British Airways flight 2276, which was due to fly from Las Vegas to London Gatwick, suffered an uncontained engine failure and subsequent fire during take-off at Las Vegas McCarran Airport on the 8th September 2015. All passengers were safely evacuated from the aircraft which suffered significant damage to the engine, wing and hull.
According to the NTSB a fatigue crack in the high-pressure compressor stage 8 disk web caused the uncontained engine failure. The subsequent destruction of the engine section caused the main fuel supply line to separate fuelling a large fire.
The report also criticised the actions of the Pilot, Captain Chris Henkey.
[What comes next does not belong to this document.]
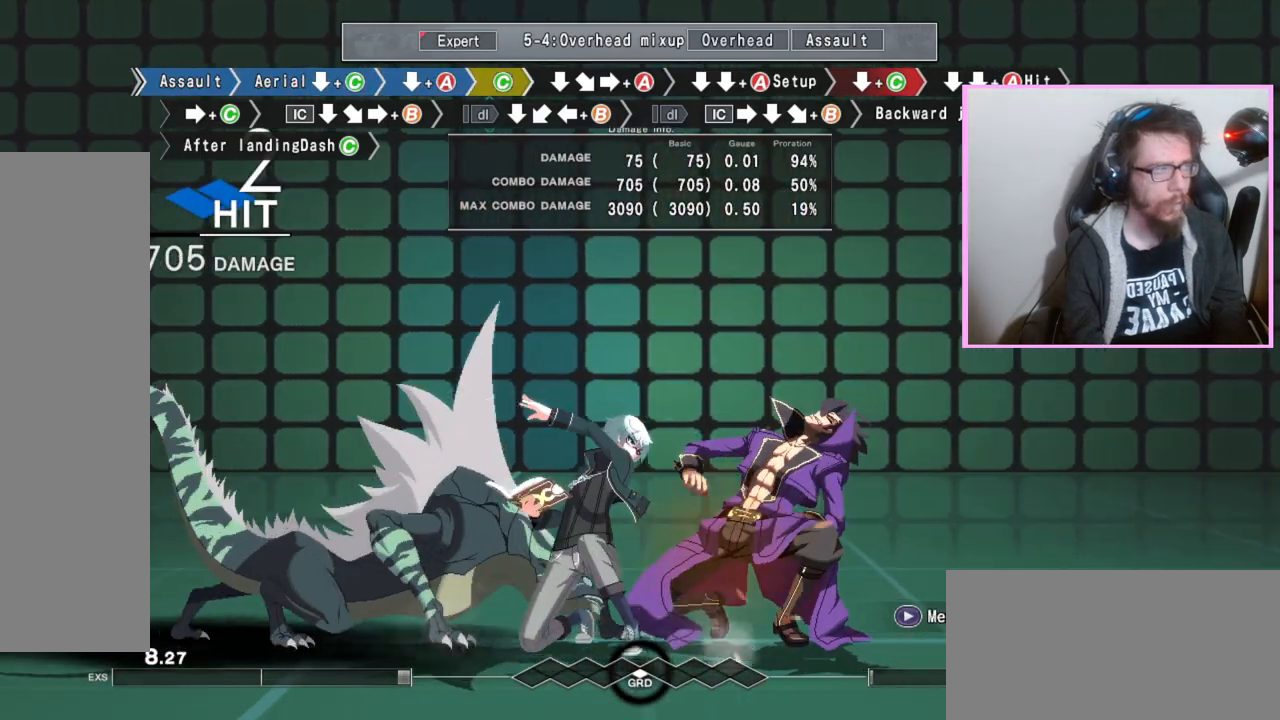
{"buttons": ["DPAD_DOWN"], "events": [[50, "C", "up"], [133, "DPAD_DOWN", "down"], [233, "DPAD_DOWN", "up"], [300, "A", "down"], [400, "A", "up"], [450, "DPAD_DOWN", "down"]]}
According to the NTSB the captain ordered passengers to evacuate from the right side of the aircraft. But the engine on that side continued to run for 43 seconds after the evacuation order, This meant that two emergency slides were blown out of position and unusable for the evacuation.
The passengers and crew were able to use two of the eight doors to leave the 777 before smoke and fire encroached the fuselage.
The NTSB report says that the captain did not use his quick reference handbook (QRH) and it was only when a third pilot in the cockpit noticed the right engine was still running that the engine was shut down.
The NTSB says this happened “Because the captain did not follow standard procedures, his call for the evacuation checklist and the shutdown of the right engine were delayed,”.
The report goes on to say that the disk web was not an area that needed inspection as part of the maintenance schedule. If it had then the crack would have been picked up when the engine underwent maintenance in 2008.
Since the incident, GE has brought in inspection procedures designed to detect disk web cracks.